• **Saved data entries**
______

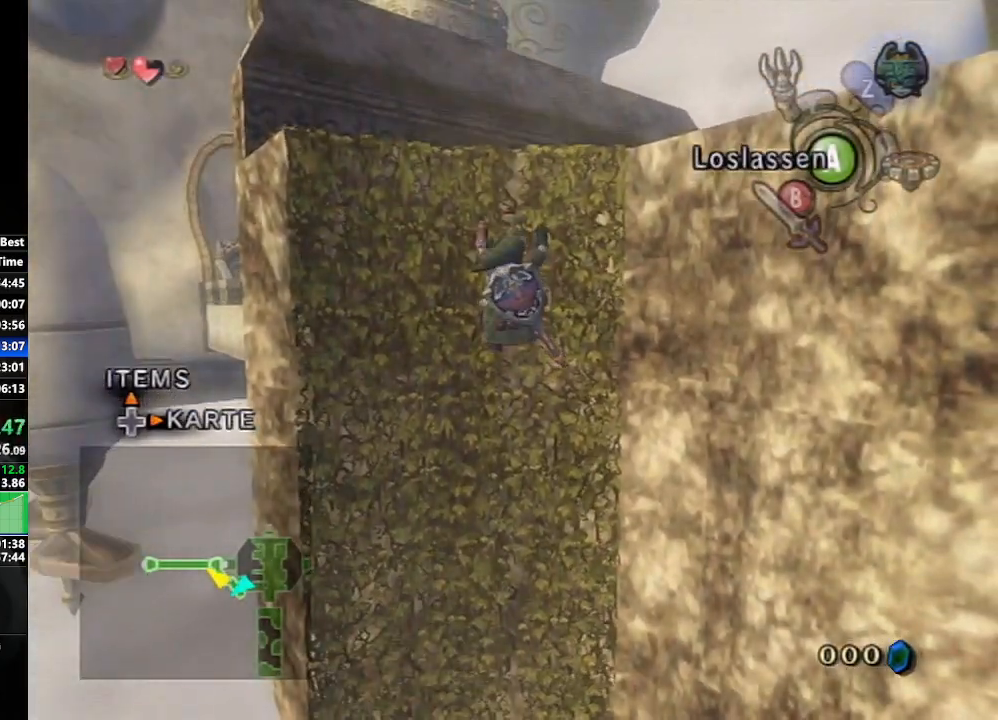
{"buttons": [], "left_stick": "up", "right_stick": "center", "events": []}
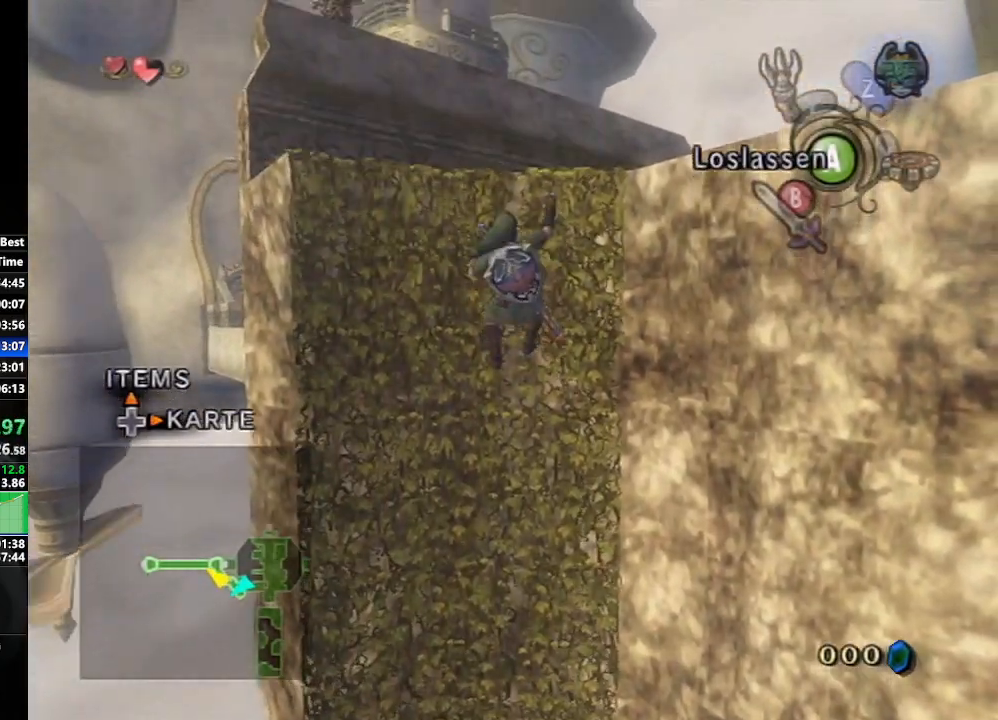
{"buttons": [], "left_stick": "up", "right_stick": "center", "events": []}
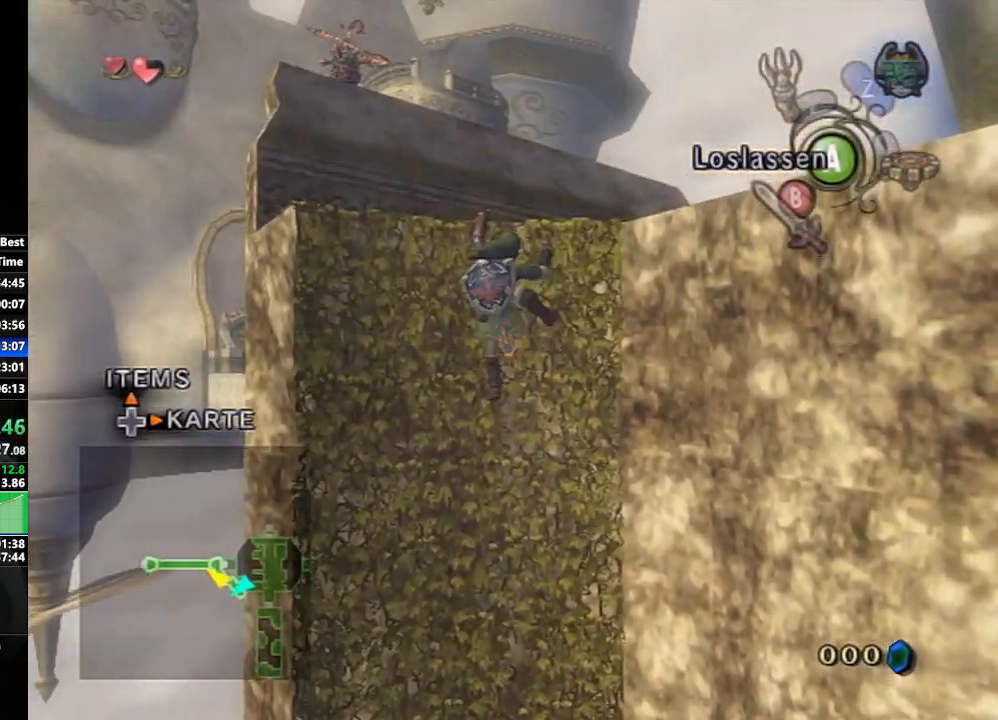
{"buttons": [], "left_stick": "up", "right_stick": "center", "events": []}
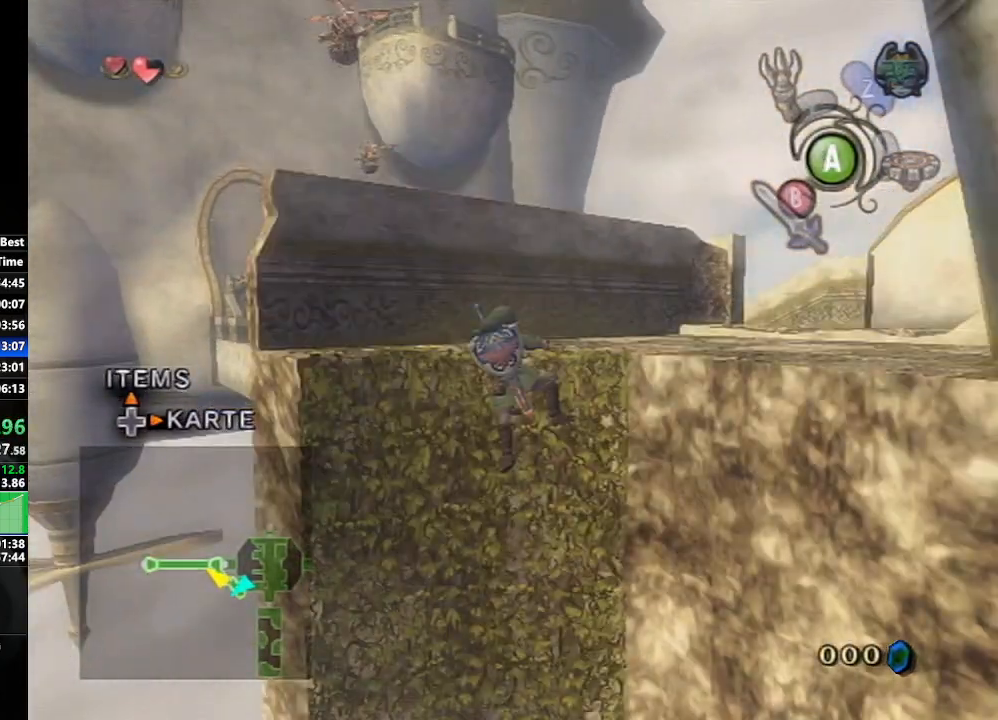
{"buttons": [], "left_stick": "up-right", "right_stick": "center", "events": [[100, "left_stick", "center"], [267, "left_stick", "up-right"]]}
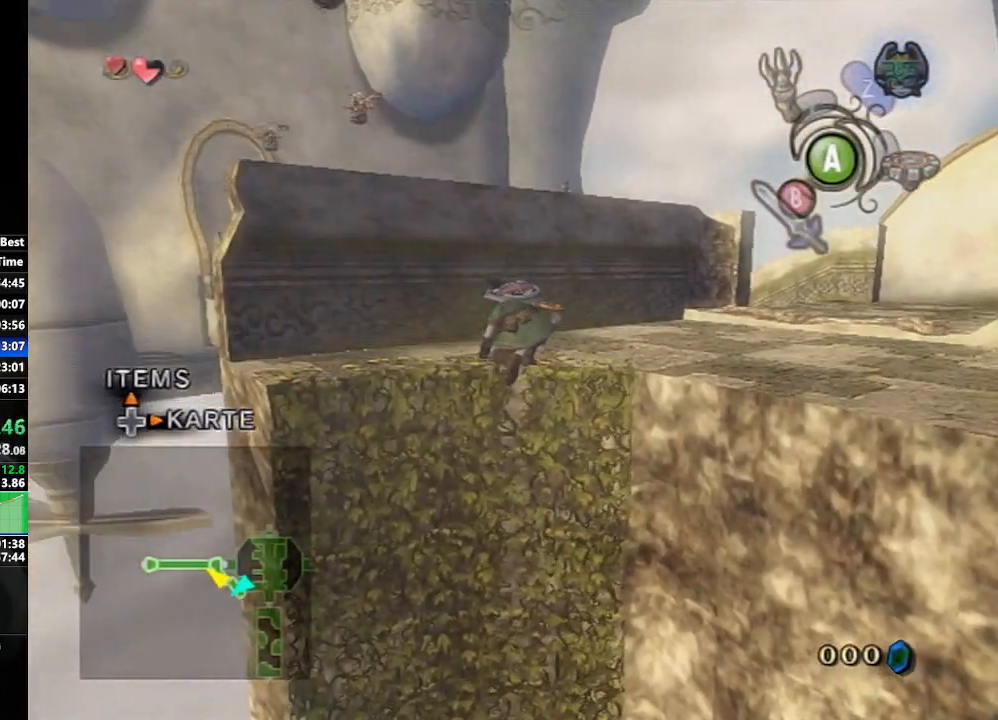
{"buttons": [], "left_stick": "up-right", "right_stick": "center", "events": [[200, "A", "down"], [250, "A", "up"], [350, "A", "down"], [450, "A", "up"]]}
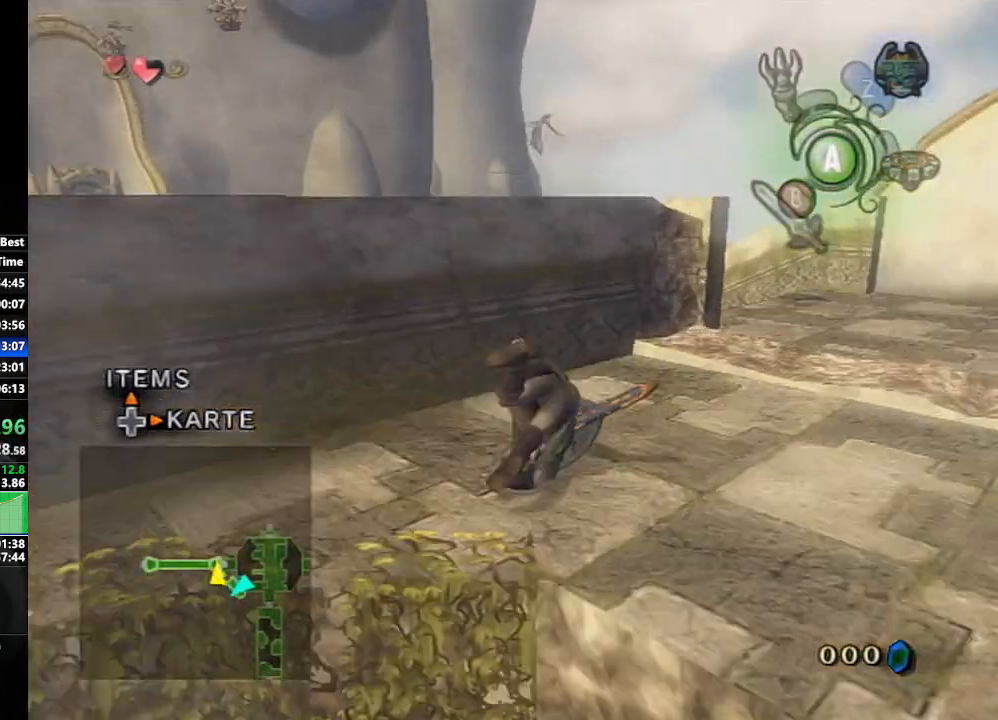
{"buttons": ["A"], "left_stick": "up", "right_stick": "center", "events": [[17, "A", "down"], [100, "A", "up"], [350, "A", "down"], [350, "left_stick", "up"], [400, "A", "up"], [500, "A", "down"]]}
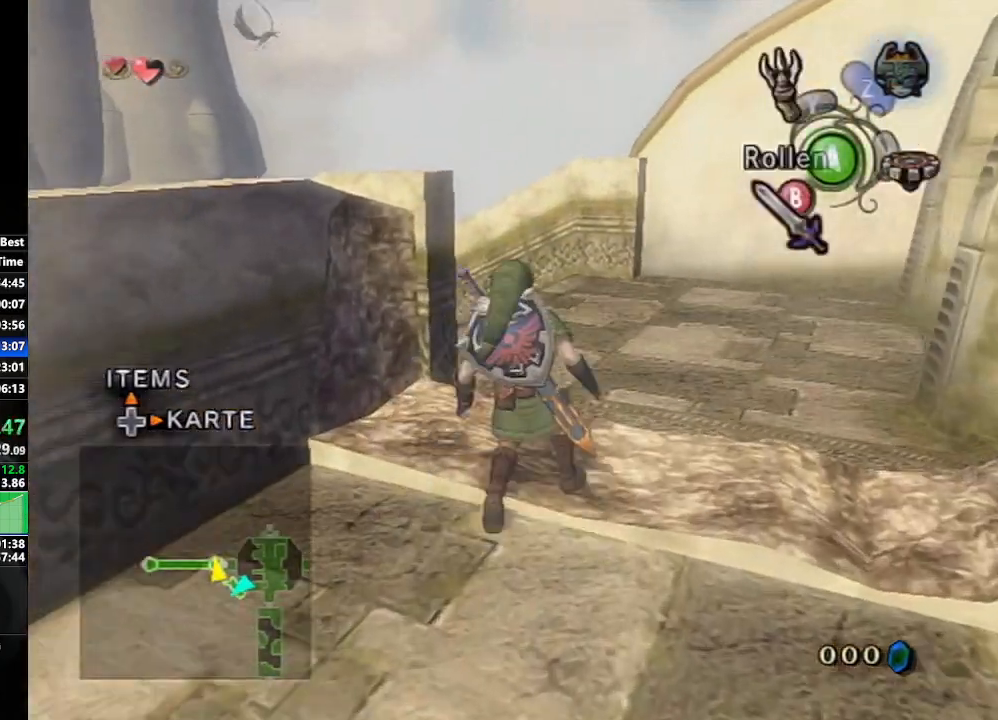
{"buttons": [], "left_stick": "up", "right_stick": "right", "events": [[50, "A", "up"], [167, "A", "down"], [233, "A", "up"], [433, "right_stick", "right"]]}
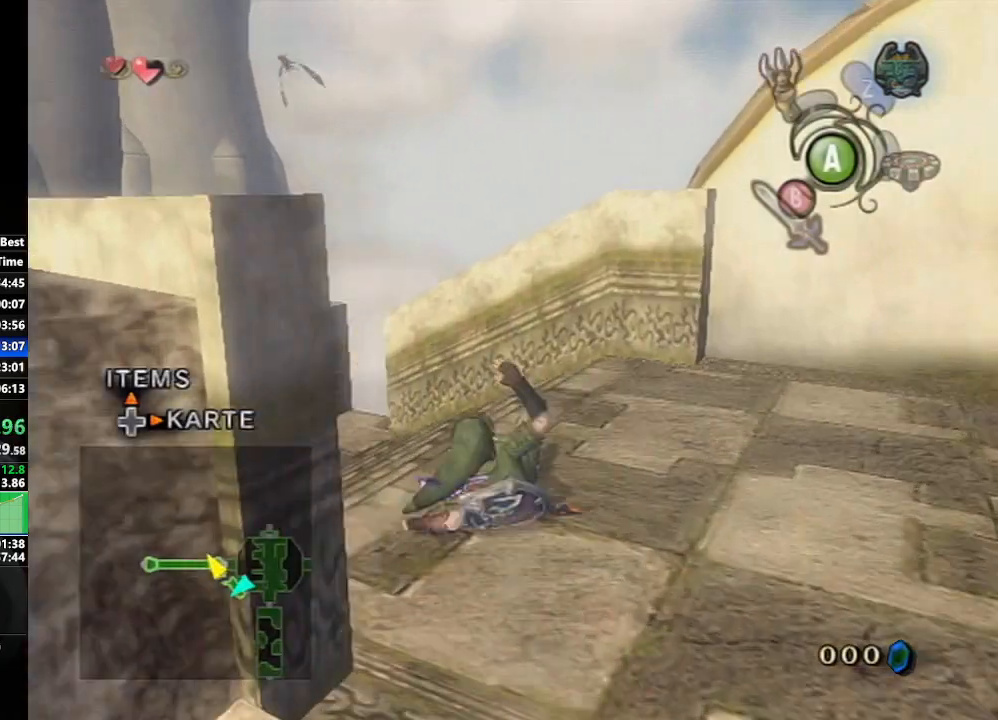
{"buttons": [], "left_stick": "up", "right_stick": "center", "events": [[167, "right_stick", "center"], [250, "A", "down"], [317, "A", "up"], [433, "A", "down"], [500, "A", "up"]]}
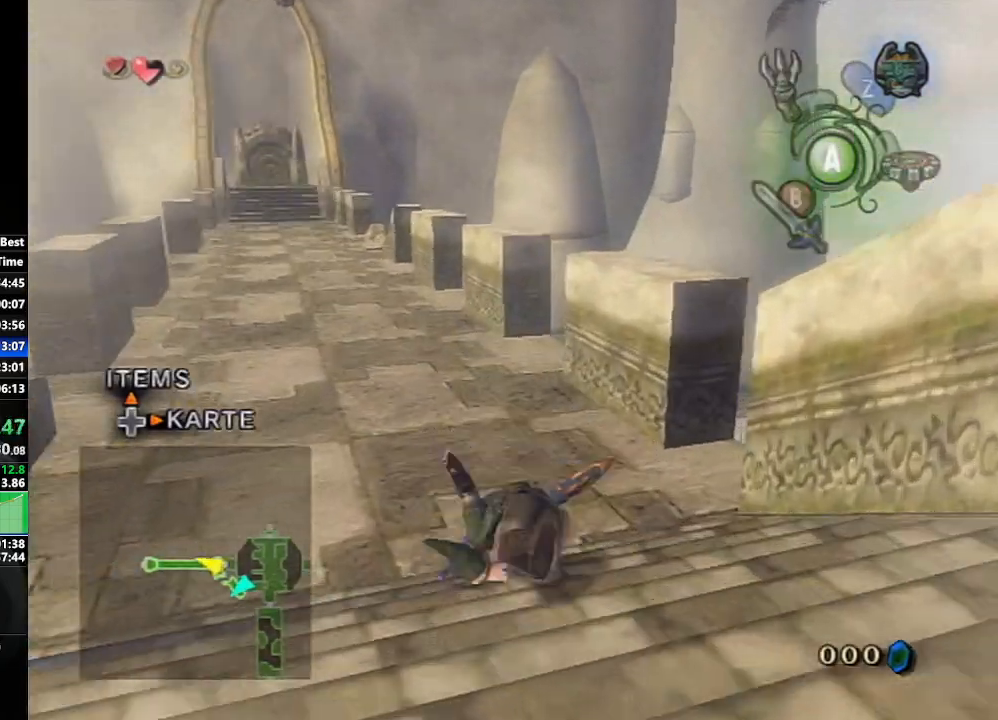
{"buttons": ["A"], "left_stick": "up", "right_stick": "center", "events": [[67, "A", "down"], [150, "A", "up"], [483, "A", "down"]]}
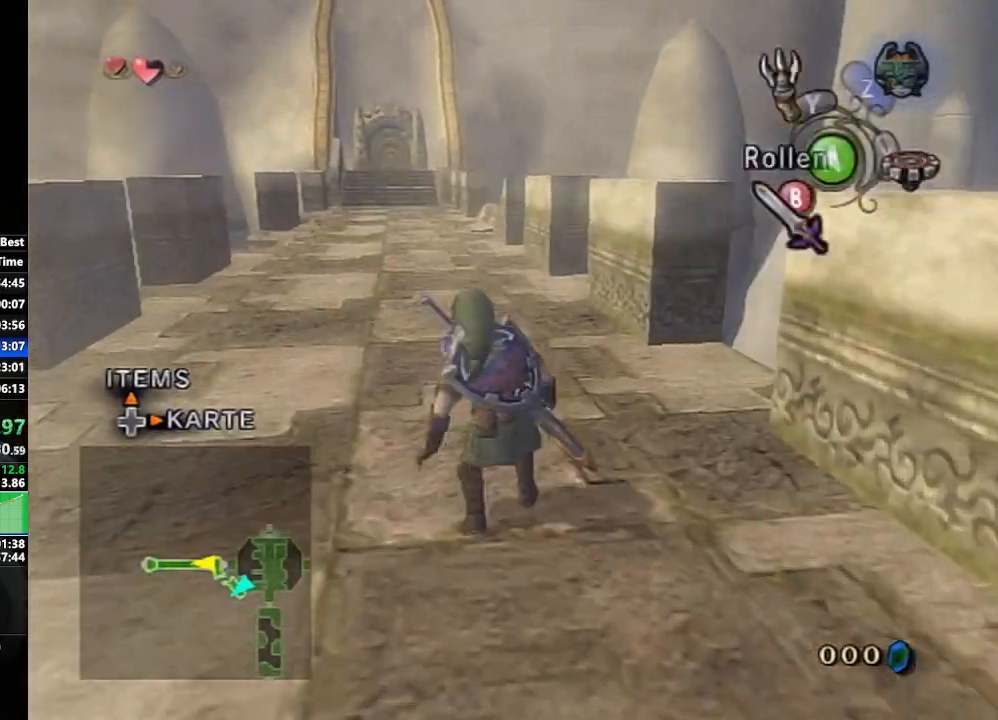
{"buttons": [], "left_stick": "up", "right_stick": "center", "events": [[17, "A", "up"], [100, "A", "down"], [217, "A", "up"]]}
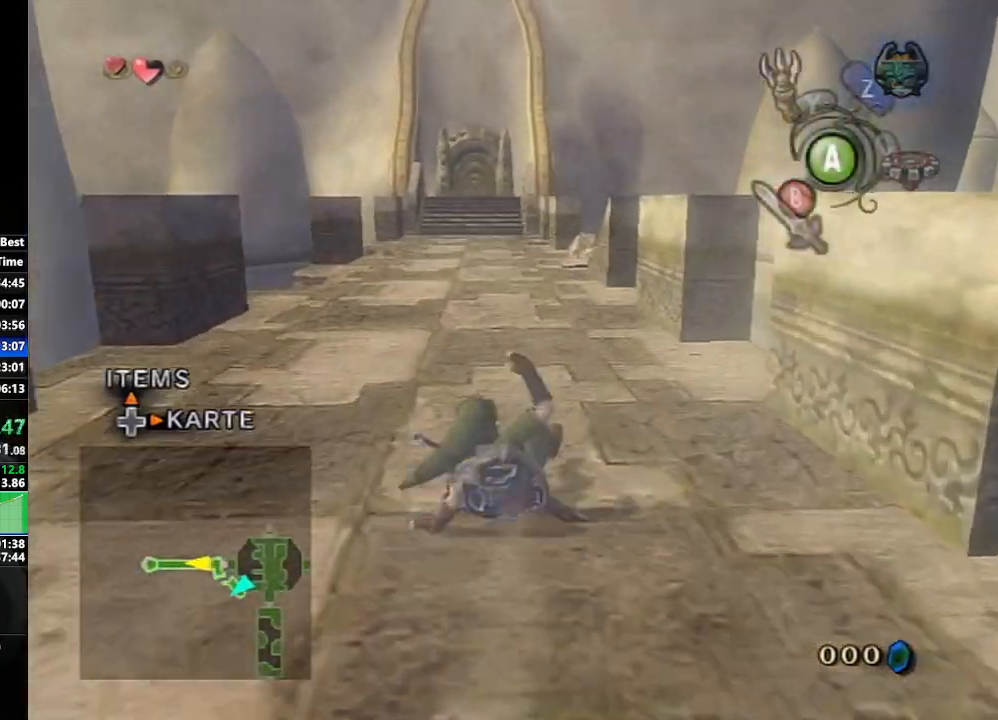
{"buttons": [], "left_stick": "up", "right_stick": "center", "events": [[133, "A", "down"], [183, "A", "up"], [217, "A", "down"], [367, "A", "up"]]}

______

• **Exercise instructions**
Check every line above for the string "center", and copy the ones that have it.

• **Result**
{"buttons": [], "left_stick": "up", "right_stick": "center", "events": []}
{"buttons": [], "left_stick": "up", "right_stick": "center", "events": []}
{"buttons": [], "left_stick": "up", "right_stick": "center", "events": []}
{"buttons": [], "left_stick": "up-right", "right_stick": "center", "events": [[100, "left_stick", "center"], [267, "left_stick", "up-right"]]}
{"buttons": [], "left_stick": "up-right", "right_stick": "center", "events": [[200, "A", "down"], [250, "A", "up"], [350, "A", "down"], [450, "A", "up"]]}
{"buttons": ["A"], "left_stick": "up", "right_stick": "center", "events": [[17, "A", "down"], [100, "A", "up"], [350, "A", "down"], [350, "left_stick", "up"], [400, "A", "up"], [500, "A", "down"]]}
{"buttons": [], "left_stick": "up", "right_stick": "center", "events": [[167, "right_stick", "center"], [250, "A", "down"], [317, "A", "up"], [433, "A", "down"], [500, "A", "up"]]}
{"buttons": ["A"], "left_stick": "up", "right_stick": "center", "events": [[67, "A", "down"], [150, "A", "up"], [483, "A", "down"]]}
{"buttons": [], "left_stick": "up", "right_stick": "center", "events": [[17, "A", "up"], [100, "A", "down"], [217, "A", "up"]]}
{"buttons": [], "left_stick": "up", "right_stick": "center", "events": [[133, "A", "down"], [183, "A", "up"], [217, "A", "down"], [367, "A", "up"]]}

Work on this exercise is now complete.